Abbreviations: KV, known variant (positive-control variant); VV, validated recurring variant.

To further evaluate the reliability of our approach for all validated and positive-control variants, we compared the actual allele fractions (based on Sanger sequencing) with AARF (based on pooled sequencing). As shown in Fig. 1C, both values are strongly correlated (0.97). We also compared the frequency of recurring variants determined by pooled sequencing with AF in European population controls (n = ∼100,000) in gnomAD. For the comparison, we selected 68 variants (44 substitutions and 24 indels) present in the control population with a frequency of at least 0.001, which value roughly corresponds to an expected single alternative allele in our cohort of 400 samples. Despite the fact that our cohort (polish population) is not perfectly represented by the general European gnomAD population, the comparison showed a very high concordance for the substitution variants (R2 = 0.95; Fig. 1D; Supplementary Table S5) and was only slightly lower when indel variants were included (R2 = 0.85). The lower concordance for the indel variants most likely results from the fact that a large proportion of indels were multiallelic variants, located in a streach of low-complexity sequences that still represent a challenge for NGS technology/algorithms and may generate artifacts both in our analysis and in the database.

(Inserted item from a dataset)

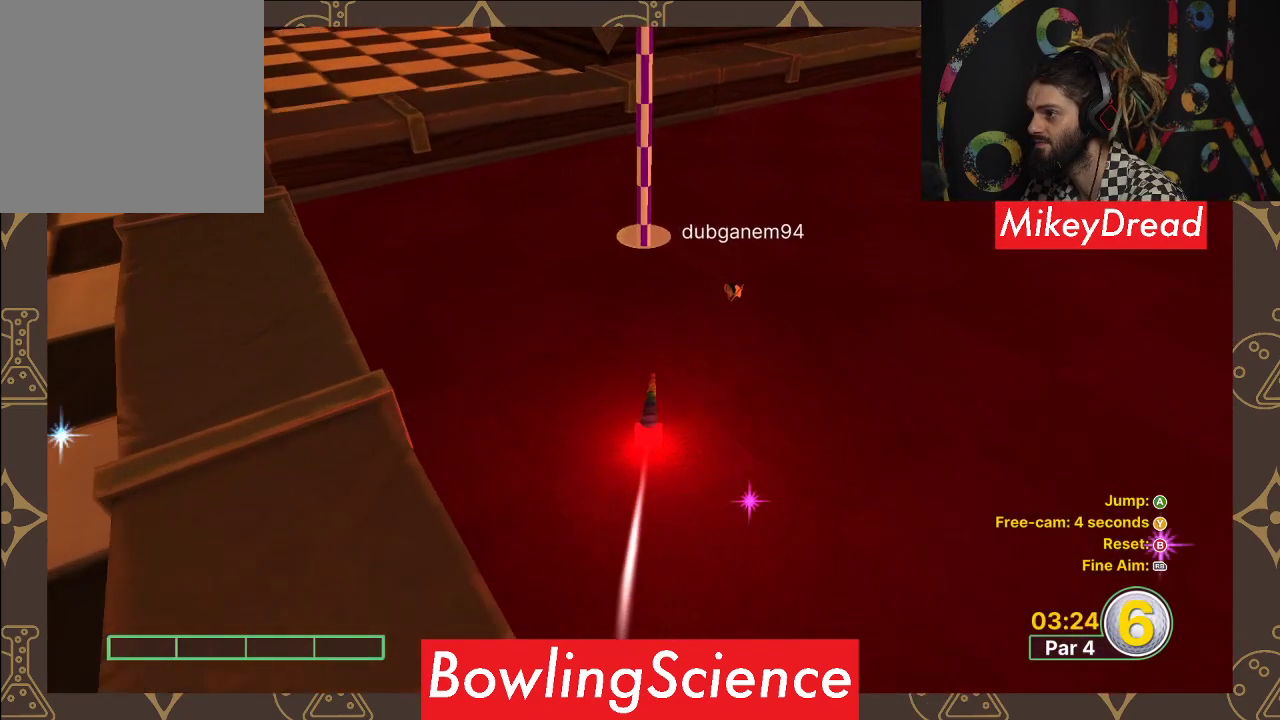
{"buttons": [], "left_stick": "center", "right_stick": "center", "events": []}
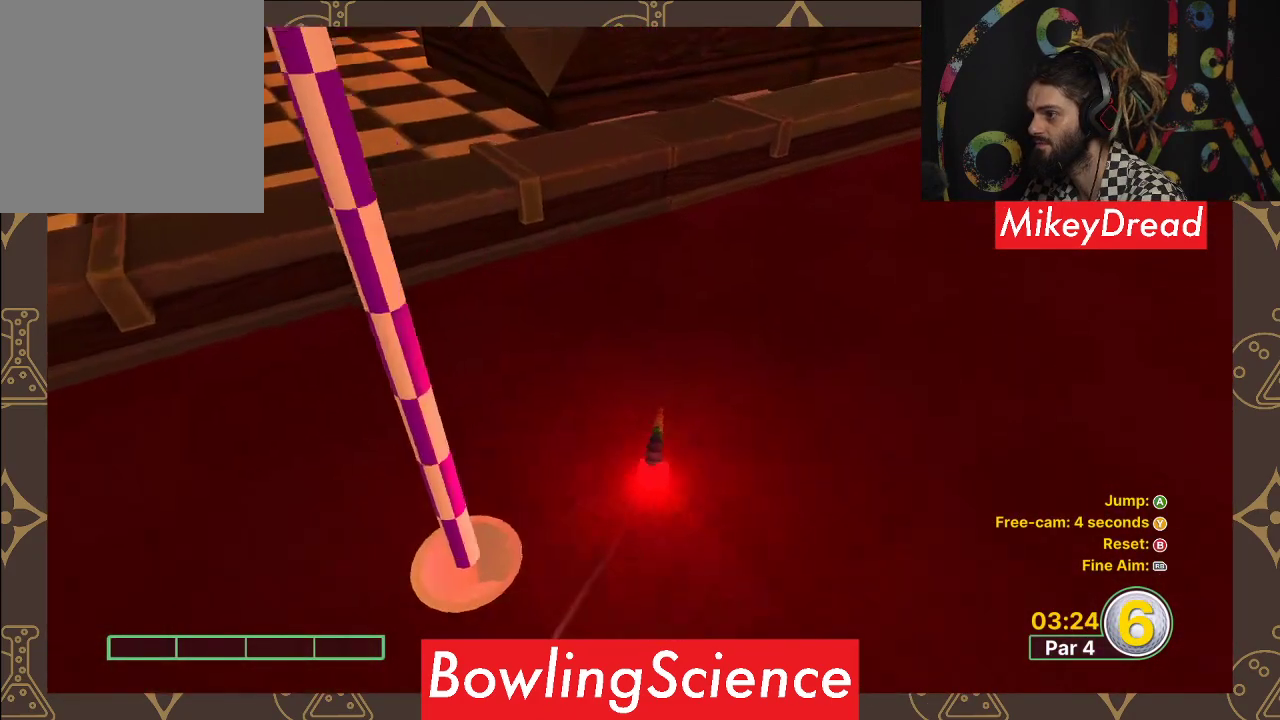
{"buttons": [], "left_stick": "center", "right_stick": "left", "events": [[83, "right_stick", "left"]]}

Characteristic of identified true rare variants

In total, 15 true rare variants were detected in the four analyzed genes in 15/393 (3.8%) patients with ovarian cancer. Of the 15 variants, 6 were found in BARD1 (5 unique), 6 in PRDM9 (5 unique), 2 in RCC1 (1 unique), and 1 in RECQL. Six variants (5 unique) and 9 variants (7 unique) were silent and missense variants, respectively. Most of the variants were previously reported in population controls (gnomAD) [exceptions constitute two variants in BARD1 not reported in gnomAD but reported in Clinvar, that is, c.843A>G (p.Pro281=), and c.1361C>T; (p.Pro454Leu)]. BARD1 variants (except the c.843A>G) were also reported previously in literature in patients with breast cancer and/or ovarian cancer (27, 39–45).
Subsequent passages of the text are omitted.